Woce
Goenawan Mohamad

A round November 10 I always recall Woce. Full name: Robert Walter Monginsidi. Dutch forces executed him by a firing squad in Pacinang, Makassar, on September 5, 1949.
I wrote about him a few years back:
Someone noted that a few minutes before he was executed, Monginsidi, the guerrilla leader feared by the occupying Dutch army, forgave the firing squad charged with killing him. Perhaps he quoted Luke who recorded Jesus’ words at His crucifixion. But perhaps too, he—who did not want to ask for clemency from the colonial government—had been long resigned to what came with the times.
In a letter to a young woman living in Jakarta which he wrote just four days before his execution, Monginsidi described in moving poetic words, the young men of his time who “like flowers about to bloom were struck down by rough winds.”
He was speaking about his generation, of course. Robert Wolter Monginsidi was only 24. One of his former teachers, Sugardo, wrote an account of young Wolter (‘Si Woce’) in Mimbar Indonesia magazine on September 17, 1949, and there we learn that the last school he attended was the Sekolah Pertama Nasional at Jalan Goa 56. He left school in July 1946 and disappeared. People knew, and whispered, that he had become a guerrilla leader in the area of Polombangkeng, which the revolutionaries had selected as the center of their fight against the Dutch occupation in South Sulawesi.
He was wounded. He was captured. He escaped. When he was recaptured, the Raad van Justitie sentenced him to death. Just four months before the Dutch Kingdom finally acknowledged Indonesian independence…
But Woce died just once. No one would ever call him a coward. “A coward dies a thousand times before his death, but the valiant taste of death but once,” Julius Caesar says in Shakespeare’s play, when he refuses to avoid his murder.
The young man who was executed at Pacinang was not Caesar, of course. Woce, as Subagio Sastrowardojo depicted in his poem Monginsidi was a young man who “was raised with legends at his mother’s breast,” a child “afraid of moving shadows in the dark of night.”
He was an ordinary man. But he found himself on the borderline, “a flower about to bloom…struck down by rough winds.”
On that border, in that tragic situation, the heavy wind actually lifted him up to heroic action. Woce defeated death. That is what differentiates heroism from mere courage. In the ancient Greek epic, the Illiad, Hector is in that position. He is moving, inspiring; he dies defending his city of Troy after facing single-handed the famous hero who cannot die, Achilles. Hector surpasses the limits of his humanity, whereas Achilles surpasses nothing at all. He merely becomes the avenger without self control, dragging the bloody corpse of the prince of Troy behind his chariot as he drives around the walls of Troy—defiling someone who can no longer fight back.
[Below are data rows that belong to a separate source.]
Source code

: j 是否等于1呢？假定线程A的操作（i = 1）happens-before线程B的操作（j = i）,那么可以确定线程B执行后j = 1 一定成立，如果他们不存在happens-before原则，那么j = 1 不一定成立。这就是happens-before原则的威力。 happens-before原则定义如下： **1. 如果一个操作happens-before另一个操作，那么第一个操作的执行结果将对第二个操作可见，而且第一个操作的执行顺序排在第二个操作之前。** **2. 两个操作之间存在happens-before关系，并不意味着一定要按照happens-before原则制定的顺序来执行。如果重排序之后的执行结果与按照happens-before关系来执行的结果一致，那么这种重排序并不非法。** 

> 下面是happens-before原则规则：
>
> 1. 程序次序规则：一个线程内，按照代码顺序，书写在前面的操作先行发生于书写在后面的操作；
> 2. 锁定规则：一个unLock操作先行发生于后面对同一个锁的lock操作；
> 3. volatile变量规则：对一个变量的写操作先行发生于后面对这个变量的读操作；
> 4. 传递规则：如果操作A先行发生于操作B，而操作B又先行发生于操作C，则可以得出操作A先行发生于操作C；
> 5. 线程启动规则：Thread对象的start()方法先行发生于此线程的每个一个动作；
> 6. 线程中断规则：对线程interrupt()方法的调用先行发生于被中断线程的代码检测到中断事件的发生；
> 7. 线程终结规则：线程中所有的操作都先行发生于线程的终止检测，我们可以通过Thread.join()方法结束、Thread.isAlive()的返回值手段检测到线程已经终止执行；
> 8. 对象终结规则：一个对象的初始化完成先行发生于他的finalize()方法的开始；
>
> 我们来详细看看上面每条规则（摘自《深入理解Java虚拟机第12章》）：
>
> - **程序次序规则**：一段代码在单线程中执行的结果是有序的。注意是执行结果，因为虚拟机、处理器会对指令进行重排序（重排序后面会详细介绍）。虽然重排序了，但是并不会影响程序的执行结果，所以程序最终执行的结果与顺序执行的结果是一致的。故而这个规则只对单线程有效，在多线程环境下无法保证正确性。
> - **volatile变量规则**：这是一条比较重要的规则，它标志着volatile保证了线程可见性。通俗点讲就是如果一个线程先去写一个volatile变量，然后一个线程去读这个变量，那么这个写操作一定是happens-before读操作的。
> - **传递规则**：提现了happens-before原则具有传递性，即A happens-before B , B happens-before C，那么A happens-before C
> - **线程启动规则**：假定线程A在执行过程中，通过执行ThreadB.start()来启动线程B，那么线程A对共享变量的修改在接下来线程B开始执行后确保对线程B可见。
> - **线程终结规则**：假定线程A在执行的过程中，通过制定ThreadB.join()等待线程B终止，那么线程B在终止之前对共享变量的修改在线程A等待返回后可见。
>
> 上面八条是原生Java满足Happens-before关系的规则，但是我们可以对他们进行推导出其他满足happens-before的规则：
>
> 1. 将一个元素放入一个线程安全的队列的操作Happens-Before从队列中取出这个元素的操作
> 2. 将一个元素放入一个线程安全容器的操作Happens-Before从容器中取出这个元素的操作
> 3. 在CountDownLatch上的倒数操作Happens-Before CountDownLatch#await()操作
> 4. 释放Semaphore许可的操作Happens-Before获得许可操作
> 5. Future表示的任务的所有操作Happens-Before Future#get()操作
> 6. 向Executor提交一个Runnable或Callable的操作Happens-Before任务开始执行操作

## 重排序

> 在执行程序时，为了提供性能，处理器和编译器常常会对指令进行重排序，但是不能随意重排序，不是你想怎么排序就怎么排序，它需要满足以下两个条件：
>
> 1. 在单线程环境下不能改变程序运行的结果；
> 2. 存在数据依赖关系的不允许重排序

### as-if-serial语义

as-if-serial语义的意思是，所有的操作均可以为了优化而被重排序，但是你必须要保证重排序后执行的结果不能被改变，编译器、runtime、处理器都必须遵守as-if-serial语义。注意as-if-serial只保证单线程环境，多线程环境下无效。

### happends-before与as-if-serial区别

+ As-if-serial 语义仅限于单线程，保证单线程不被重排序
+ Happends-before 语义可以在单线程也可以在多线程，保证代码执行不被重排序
Hector (as too young Monginsidi) was above that. He created an ‘immanent immortality’, to use Alain Badiou’s phrase when analyzing the figure of the Soldier, the metaphor of heroism. Hector did not base the reason for his stand on divine blessings and promises. The actor of what can later be called ‘heroic’ acts is aware that their self is limited. But they defeat fear and death to win something without limit, something universal: the right to life of every person who is not them—the right for all.
Our era forgets this. Today’s figures are people who dare to kill and be killed, in brutal or spectacular ways, because they believe they will enter heaven—a project of their own enjoyment.
Standing beside them, but different, are the calculators. They choose the safe route: every act—eating, drinking, dressing, having sex, working, worshiping—is based on calculations of profit and loss. When they ‘give’ they are actually ‘asking’. They speak about ‘God’s reward’ as though speaking of ‘capital’. Matters of ‘truth’, ‘freedom’, ‘justice’ and ‘beauty’, not to mention ideals, fervor and imagination about them—are absent from their lives.
And this is our loss. Badiou sees that our times need ‘the figure of the Soldier’. The Soldier, Badiou says, is the heroic metaphor of democratic times, not the ‘warrior’ in aristocratic heroism. But I think Badiou misses the point here, when with the Soldier we actually meet the figure entirely military, the machine not motivated by the spirit of truth and justice.
Maybe what we need is the figure in Soedjojono’s painting, Sekko, the guerrilla fighter who stands amongst the rubble, his rifle longer than his body, with the feet of a farmer used to the earth, under a menacing sky, in the dark with just a sliver of light. He is someone on the border between ‘to be or not to be’. Not for his own sake. He is like Monginsidi.